Em 20 de abril (segunda-feira), o presidente do conselho de administração da empresa de exploração norte-americana Copper Intelligence declarou que a empresa planeja iniciar operações de perfuração nas próximas quatro a seis semanas, visando uma área de mineração de cobre no leste do Congo que permaneceu praticamente inexplorada por grandes mineradoras. A empresa acredita que a região representa um cinturão de cobre inexplorado.

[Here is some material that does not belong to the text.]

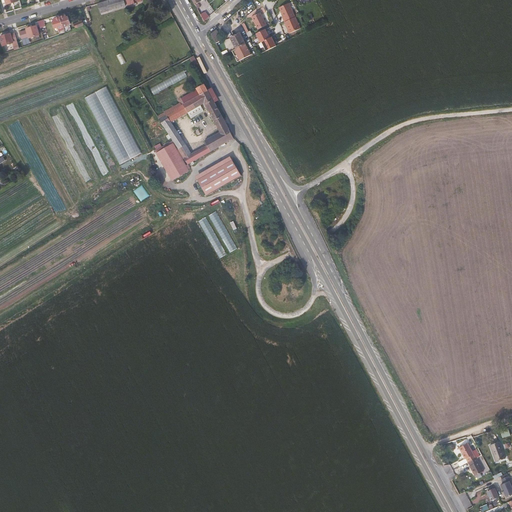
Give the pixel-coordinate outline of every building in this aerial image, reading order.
[(111,0),(98,4),(101,14),(126,6),(123,0),(111,0)] [(192,0),(201,16),(203,15),(200,10),(201,9),(198,3),(201,2),(199,0),(192,0)] [(279,8),(290,34),(301,30),(290,4),(279,8)] [(262,15),(253,18),(259,30),(267,27),(262,15)] [(66,18),(65,16),(60,18),(63,28),(69,27),(68,25),(71,25),(69,17),(66,18)] [(61,29),(62,33),(65,33),(63,28),(60,18),(55,19),(55,21),(53,22),(55,29),(57,29),(57,30),(61,29)] [(87,24),(87,22),(83,23),(82,20),(79,21),(80,23),(74,25),(75,29),(81,27),(80,26),(87,24)] [(26,29),(29,39),(39,35),(36,26),(26,29)] [(218,39),(221,37),(217,30),(211,35),(215,42),(218,39)] [(267,31),(258,35),(262,44),(264,43),(268,51),(278,47),(273,38),(271,39),(267,31)] [(10,34),(6,35),(5,33),(3,34),(4,36),(0,37),(3,47),(13,43),(10,34)] [(231,38),(237,49),(245,44),(240,34),(231,38)] [(248,46),(234,52),(239,62),(253,56),(248,46)] [(173,142),(174,143),(188,166),(215,150),(234,139),(215,103),(208,91),(205,85),(197,89),(198,90),(182,99),(185,104),(182,106),(181,103),(165,113),(167,116),(159,120),(173,142)] [(215,103),(218,102),(211,89),(208,91),(215,103)] [(188,166),(174,143),(156,153),(172,181),(191,170),(188,166)] [(196,177),(198,181),(233,160),(231,157),(196,177)] [(198,181),(208,196),(242,177),(233,160),(198,181)] [(497,461),(506,458),(499,441),(490,445),(497,461)] [(468,462),(469,461),(477,459),(476,458),(468,442),(459,447),(465,459),(466,458),(468,462)] [(470,466),(475,476),(484,471),(477,459),(469,461),(470,465),(470,466)] [(511,495),(511,486),(510,482),(511,481),(509,476),(502,479),(504,484),(501,486),(507,498),(511,495)] [(492,501),(499,498),(499,497),(496,489),(496,490),(495,489),(488,492),(492,501)]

A RDC é o segundo maior produtor mundial de cobre, atrás apenas do Chile. No ano passado, o país forneceu aproximadamente 4,8 milhões de toneladas de cobre, metal utilizado em baterias de veículos elétricos e na transição para energia limpa. As atividades de exploração anteriores concentraram-se principalmente no cinturão de cobre no sul do país, abrangendo as províncias de Lualaba e Haut-Katanga, onde a Glencore e outras empresas operam nas proximidades de Kolwezi e Lubumbashi.
Em contrapartida, partes do leste do Congo são mais conhecidas por ouro, estanho, tântalo e tungstênio, com operadores como Barrick, Alphamin e produtores artesanais de ouro.
Andrew Groves, presidente do conselho de administração da Copper Intelligence, declarou que a empresa concluiu a aquisição da licença da mina de cobre de Butembo. A mina é um alvo de exploração de alta qualidade e próximo à superfície, descoberto após mineradores artesanais de ouro identificarem mineralização de cobre em óxido estratificado e raso. Groves afirmou que amostras de solo e afloramentos superficiais identificaram um depósito de cobre que se estende por aproximadamente 7 quilômetros até o limite do Parque Nacional de Virunga, indicando potencial em escala distrital para a área. A licença abrange uma área de aproximadamente 70 a 80 quilômetros quadrados.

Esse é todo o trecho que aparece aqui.